名前の由来は「プレキャストコンクリート」で、コンクリートを用いて作られる「プレキャスト部材」を使うことから、そのように呼ばれています。
ただPC工法にもいくつかのバリエーションがあり、柱梁接合部分を打ちコンクリートにしたり、柱部分は鉄筋コンクリート造にしたりといったように、施工する建物の特性や地理的条件によりいくつかの方法が使い分けをされるのです。
PC工法は建築関係の仕事に就いている人以外にはあまり耳にしない方法ですが、実は日本で一般的に導入されるようになって既に60年以上が経過しています。
もっとも、使用される建築物は橋梁や飛行機の滑走路、港にある海洋構造物、または競技場のような大型施設がほとんどであることから、あまり一般住宅などの広告では見かけることがありません。
しかし、PC工法は安全に長期間使用ができる耐久性のある建造物を作るために欠かせない工法となっているので、特に公共工事を扱う施工者にとってはごく一般的な工法として知られています。
プレキャストコンクリートを用いた建築方法にも「RC工法」と「PC工法」があります。
RC工法は一般向け住宅やアパート・マンションでもよく使用されている、接合部がウェットジョイントを使う方法です。

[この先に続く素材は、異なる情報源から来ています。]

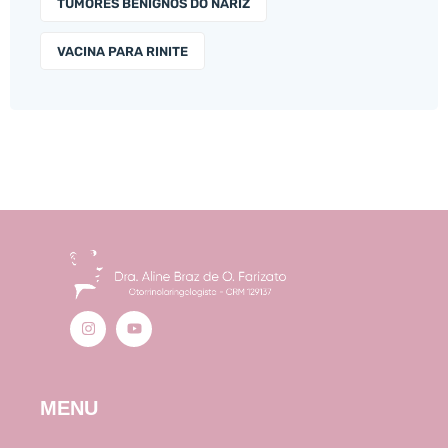
TUMORES BENIGNOS DO NARIZ
VACINA PARA RINITE
MENU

一方のPC工法というのは、接合部に目地材とプレキャスト部材をPC鋼材を用いることから、短期間で強度の高い建築を行うことができます。
またPC工法を用いた場合、もしひび割れが発生しても荷重がなくなればそのヒビは閉じるようになっているので、すぐに元の状態に戻るという特徴があります。
メリット、デメリット
PC工法を用いるメリットは、安全性が重視される工場生産物に適しているということです。
ただし工業生産品として使われることから、品質が一定で同じものを大量に作ることに適している一方、細かい部分ごとに仕様を変えることが難しいという欠点があります。
そのため、一般住宅のように同じ部品を使用する部分が限定されており、場所によって必要な建材のサイズや形状が異なるという現場には不向きであるというデメリットがあるのです。
一方のRC工法は現場で直接作業を行うようになっていることから、設計により仕様を変化させやすくなっています。
さらにPC工法では接合部分が丈夫な反面で水漏れがしやすいので、一般住宅に使ってしまうと漏水事故が起こりやすくなってしまうでしょう。
大型マンションでは使用されることもあるPC工法ですが、室内など細かい作業が必要になるところにおいては別の方法が使われるのが一般的です。